• **Exercise**
Among the entries below, copy only the span from the line containing "Zoom 통합, 유연한 멤버십, 건강에" through the line containing "GOLFへのお仕事のご相談・お問い合わせに関してはこちらから！". Do so exactly, and skip the pictures.

*** Opening Source information ***

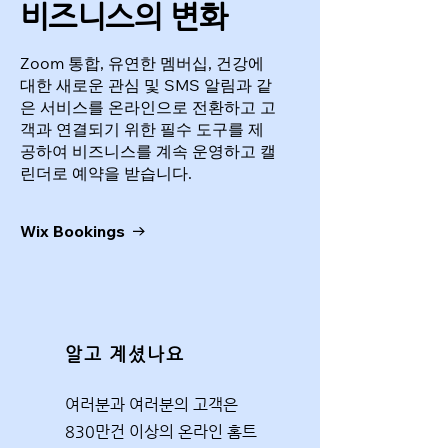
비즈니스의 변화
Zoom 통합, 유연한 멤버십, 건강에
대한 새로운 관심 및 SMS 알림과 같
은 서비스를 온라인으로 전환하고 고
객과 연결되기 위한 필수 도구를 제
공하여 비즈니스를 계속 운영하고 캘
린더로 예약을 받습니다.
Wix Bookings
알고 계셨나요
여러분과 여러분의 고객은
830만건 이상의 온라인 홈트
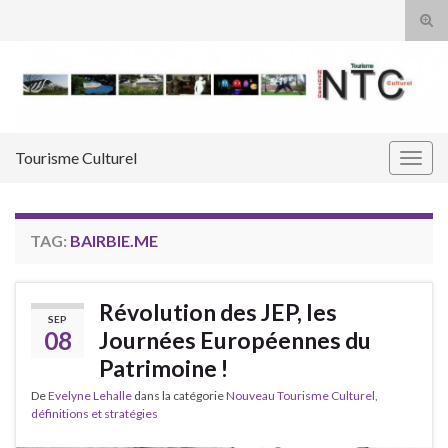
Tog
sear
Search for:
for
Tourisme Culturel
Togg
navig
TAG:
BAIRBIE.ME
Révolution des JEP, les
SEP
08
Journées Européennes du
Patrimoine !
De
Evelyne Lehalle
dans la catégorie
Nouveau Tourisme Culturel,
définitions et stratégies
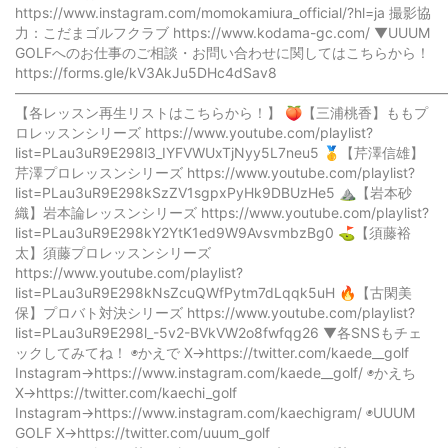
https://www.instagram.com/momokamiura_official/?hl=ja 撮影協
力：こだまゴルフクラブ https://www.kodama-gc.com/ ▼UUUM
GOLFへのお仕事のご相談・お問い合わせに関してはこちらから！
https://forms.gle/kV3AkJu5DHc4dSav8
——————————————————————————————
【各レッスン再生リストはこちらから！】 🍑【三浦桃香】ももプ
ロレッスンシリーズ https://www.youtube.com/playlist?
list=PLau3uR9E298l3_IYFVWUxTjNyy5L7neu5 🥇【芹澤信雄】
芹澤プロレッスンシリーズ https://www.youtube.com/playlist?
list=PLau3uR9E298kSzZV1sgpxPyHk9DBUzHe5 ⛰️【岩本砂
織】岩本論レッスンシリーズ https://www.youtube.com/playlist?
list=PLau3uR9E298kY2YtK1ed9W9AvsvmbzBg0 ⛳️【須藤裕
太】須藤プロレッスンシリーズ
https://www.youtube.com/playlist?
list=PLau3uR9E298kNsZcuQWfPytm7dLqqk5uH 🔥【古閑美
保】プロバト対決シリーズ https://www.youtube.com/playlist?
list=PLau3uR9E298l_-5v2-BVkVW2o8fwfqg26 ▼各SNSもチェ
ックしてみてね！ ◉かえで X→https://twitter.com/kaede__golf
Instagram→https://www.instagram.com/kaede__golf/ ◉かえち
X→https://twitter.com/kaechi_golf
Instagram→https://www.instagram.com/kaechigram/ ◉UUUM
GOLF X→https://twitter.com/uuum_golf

*** Closing Source information ***
*** Opening Source information ***

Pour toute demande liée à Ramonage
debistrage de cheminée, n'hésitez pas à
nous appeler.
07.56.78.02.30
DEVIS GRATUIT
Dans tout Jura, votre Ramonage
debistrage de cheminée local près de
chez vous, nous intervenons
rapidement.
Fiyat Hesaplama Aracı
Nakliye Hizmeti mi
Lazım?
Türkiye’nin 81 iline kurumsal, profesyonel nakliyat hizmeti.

*** Closing Source information ***
*** Opening Source information ***

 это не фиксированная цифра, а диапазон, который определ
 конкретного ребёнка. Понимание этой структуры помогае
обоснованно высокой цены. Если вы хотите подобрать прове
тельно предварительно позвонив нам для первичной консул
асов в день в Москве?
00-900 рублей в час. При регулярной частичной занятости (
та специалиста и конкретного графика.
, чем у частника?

*** Closing Source information ***

• **Exercise response**
Zoom 통합, 유연한 멤버십, 건강에
대한 새로운 관심 및 SMS 알림과 같
은 서비스를 온라인으로 전환하고 고
객과 연결되기 위한 필수 도구를 제
공하여 비즈니스를 계속 운영하고 캘
린더로 예약을 받습니다.
Wix Bookings
알고 계셨나요
여러분과 여러분의 고객은
830만건 이상의 온라인 홈트
Tog
sear
Search for:
for
Tourisme Culturel
Togg
navig
TAG:
BAIRBIE.ME
Révolution des JEP, les
SEP
08
Journées Européennes du
Patrimoine !
De
Evelyne Lehalle
dans la catégorie
Nouveau Tourisme Culturel,
définitions et stratégies
https://www.instagram.com/momokamiura_official/?hl=ja 撮影協
力：こだまゴルフクラブ https://www.kodama-gc.com/ ▼UUUM
GOLFへのお仕事のご相談・お問い合わせに関してはこちらから！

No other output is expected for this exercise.